■ **Task instructions**
From the data, return each line holding the word "below".

■ **Data listing**

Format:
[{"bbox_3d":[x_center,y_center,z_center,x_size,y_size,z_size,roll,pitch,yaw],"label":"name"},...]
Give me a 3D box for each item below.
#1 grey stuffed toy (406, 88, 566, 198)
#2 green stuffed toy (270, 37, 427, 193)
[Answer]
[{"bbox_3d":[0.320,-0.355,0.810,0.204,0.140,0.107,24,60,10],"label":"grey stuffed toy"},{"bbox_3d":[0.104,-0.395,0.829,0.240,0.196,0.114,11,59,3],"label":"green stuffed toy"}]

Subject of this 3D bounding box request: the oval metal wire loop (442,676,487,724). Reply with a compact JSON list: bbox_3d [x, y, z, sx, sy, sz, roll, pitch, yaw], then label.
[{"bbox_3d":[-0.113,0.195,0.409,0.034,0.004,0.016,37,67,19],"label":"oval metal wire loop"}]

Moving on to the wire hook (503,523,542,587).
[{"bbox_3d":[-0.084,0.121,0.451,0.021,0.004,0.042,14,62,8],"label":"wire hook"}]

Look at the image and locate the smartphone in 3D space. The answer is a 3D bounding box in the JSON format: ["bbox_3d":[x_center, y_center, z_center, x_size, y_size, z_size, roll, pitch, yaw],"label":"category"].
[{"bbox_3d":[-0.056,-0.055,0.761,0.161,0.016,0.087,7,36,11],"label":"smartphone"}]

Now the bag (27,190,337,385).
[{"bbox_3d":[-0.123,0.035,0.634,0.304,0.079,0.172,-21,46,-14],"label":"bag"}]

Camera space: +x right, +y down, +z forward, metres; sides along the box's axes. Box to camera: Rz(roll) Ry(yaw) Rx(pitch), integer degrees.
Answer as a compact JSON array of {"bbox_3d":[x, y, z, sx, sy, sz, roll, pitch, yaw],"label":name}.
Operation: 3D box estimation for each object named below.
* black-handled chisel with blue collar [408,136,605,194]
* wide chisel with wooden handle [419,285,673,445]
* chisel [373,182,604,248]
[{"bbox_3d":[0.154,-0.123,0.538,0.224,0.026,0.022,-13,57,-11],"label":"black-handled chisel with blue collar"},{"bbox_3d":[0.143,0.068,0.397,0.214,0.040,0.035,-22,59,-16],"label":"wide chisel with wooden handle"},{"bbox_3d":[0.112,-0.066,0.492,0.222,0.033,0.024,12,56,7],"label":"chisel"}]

■ **Written response**
Give me a 3D box for each item below.
Operation: 3D box estimation for each object named below.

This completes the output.